◆ **Tasks to perform**:
**a.** Could you repeat the article word for word, from "One thing is" up to and including "to a solution."?
**b.** Could you turn the rows, from the first one up to and including the line with "collector number: 947", into a JSON list of strings with one string per line and no blank lines?

◆ **Source document**:

--- Begin ---

A macabre element of the June 15 clashes was that the deaths were caused both by injuries from improvised weapons, such as rods wrapped in barbed wire, as well as hypothermia from being pushed into the freezing Galwan River. No guns were apparently used. Certain news reports note that soon after the Galwan clashes, the Indian Army changed its “rules of engagement” along the LAC allowing local commanders to use firearms if needed for tactical action. The curious fact here is the absence of reports suggesting they were used in the peak-seizing special-forces operations early last week. Recall that one Indian special operator of Tibetan ethnicity, Nyima Tenzin, was killed by an anti-personnel landmine explosion during the Indian military action on the intervening night of August 29 and 30.
One thing is becoming brutally clear, especially after the events of September 7: It looks like the end of the road for a diplomatic solution to the ongoing crisis. Several rounds of military-to-military negotiations at various levels, at least one conversation between the Indian National Security Advisor Ajit Doval and senior CCP Politburo member Yang Jiechi and talks between Indian cabinet members and their Chinese counterparts have failed to resolve the four-month long crisis though each of them had been, variously, hailed by sections of the Indian media as holding the key to a solution.

--- End ---

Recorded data

--- Begin ---

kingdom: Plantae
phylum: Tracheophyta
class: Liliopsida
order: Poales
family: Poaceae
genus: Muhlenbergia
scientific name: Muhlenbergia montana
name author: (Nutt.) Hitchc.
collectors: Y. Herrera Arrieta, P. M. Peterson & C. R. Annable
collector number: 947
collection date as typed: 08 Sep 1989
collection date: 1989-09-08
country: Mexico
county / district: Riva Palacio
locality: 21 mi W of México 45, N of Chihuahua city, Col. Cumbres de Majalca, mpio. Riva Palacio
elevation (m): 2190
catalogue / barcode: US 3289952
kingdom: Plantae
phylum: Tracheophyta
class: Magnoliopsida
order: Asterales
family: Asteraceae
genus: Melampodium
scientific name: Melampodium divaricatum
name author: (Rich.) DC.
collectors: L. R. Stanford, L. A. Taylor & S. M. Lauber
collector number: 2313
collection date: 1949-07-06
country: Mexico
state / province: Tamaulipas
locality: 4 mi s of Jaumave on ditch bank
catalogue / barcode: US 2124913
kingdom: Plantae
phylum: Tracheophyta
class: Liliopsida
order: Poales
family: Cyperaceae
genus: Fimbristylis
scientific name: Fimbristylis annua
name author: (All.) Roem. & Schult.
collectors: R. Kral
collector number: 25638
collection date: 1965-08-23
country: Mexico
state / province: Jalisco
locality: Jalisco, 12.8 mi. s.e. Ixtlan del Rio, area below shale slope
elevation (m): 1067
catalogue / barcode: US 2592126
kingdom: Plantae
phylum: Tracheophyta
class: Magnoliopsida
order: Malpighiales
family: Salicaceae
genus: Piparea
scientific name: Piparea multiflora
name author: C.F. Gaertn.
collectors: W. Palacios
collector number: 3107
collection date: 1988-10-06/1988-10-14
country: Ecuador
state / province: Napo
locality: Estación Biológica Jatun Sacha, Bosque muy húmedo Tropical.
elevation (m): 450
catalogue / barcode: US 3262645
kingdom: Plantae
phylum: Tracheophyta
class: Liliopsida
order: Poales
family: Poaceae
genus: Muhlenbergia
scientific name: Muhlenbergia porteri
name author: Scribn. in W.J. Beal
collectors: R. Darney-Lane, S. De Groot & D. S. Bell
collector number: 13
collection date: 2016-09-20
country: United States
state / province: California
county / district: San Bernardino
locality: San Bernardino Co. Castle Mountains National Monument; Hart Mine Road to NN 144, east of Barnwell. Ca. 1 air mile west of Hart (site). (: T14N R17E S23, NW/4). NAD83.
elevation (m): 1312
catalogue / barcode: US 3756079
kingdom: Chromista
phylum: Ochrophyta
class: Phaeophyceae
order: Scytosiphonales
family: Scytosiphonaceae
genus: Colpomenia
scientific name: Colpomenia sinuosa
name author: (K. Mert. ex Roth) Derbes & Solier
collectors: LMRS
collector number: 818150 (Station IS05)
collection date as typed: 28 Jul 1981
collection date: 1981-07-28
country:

--- End ---

◆ **Answers to the problems**:
**a.**
One thing is becoming brutally clear, especially after the events of September 7: It looks like the end of the road for a diplomatic solution to the ongoing crisis. Several rounds of military-to-military negotiations at various levels, at least one conversation between the Indian National Security Advisor Ajit Doval and senior CCP Politburo member Yang Jiechi and talks between Indian cabinet members and their Chinese counterparts have failed to resolve the four-month long crisis though each of them had been, variously, hailed by sections of the Indian media as holding the key to a solution.

**b.**
[
  "kingdom: Plantae",
  "phylum: Tracheophyta",
  "class: Liliopsida",
  "order: Poales",
  "family: Poaceae",
  "genus: Muhlenbergia",
  "scientific name: Muhlenbergia montana",
  "name author: (Nutt.) Hitchc.",
  "collectors: Y. Herrera Arrieta, P. M. Peterson & C. R. Annable",
  "collector number: 947"
]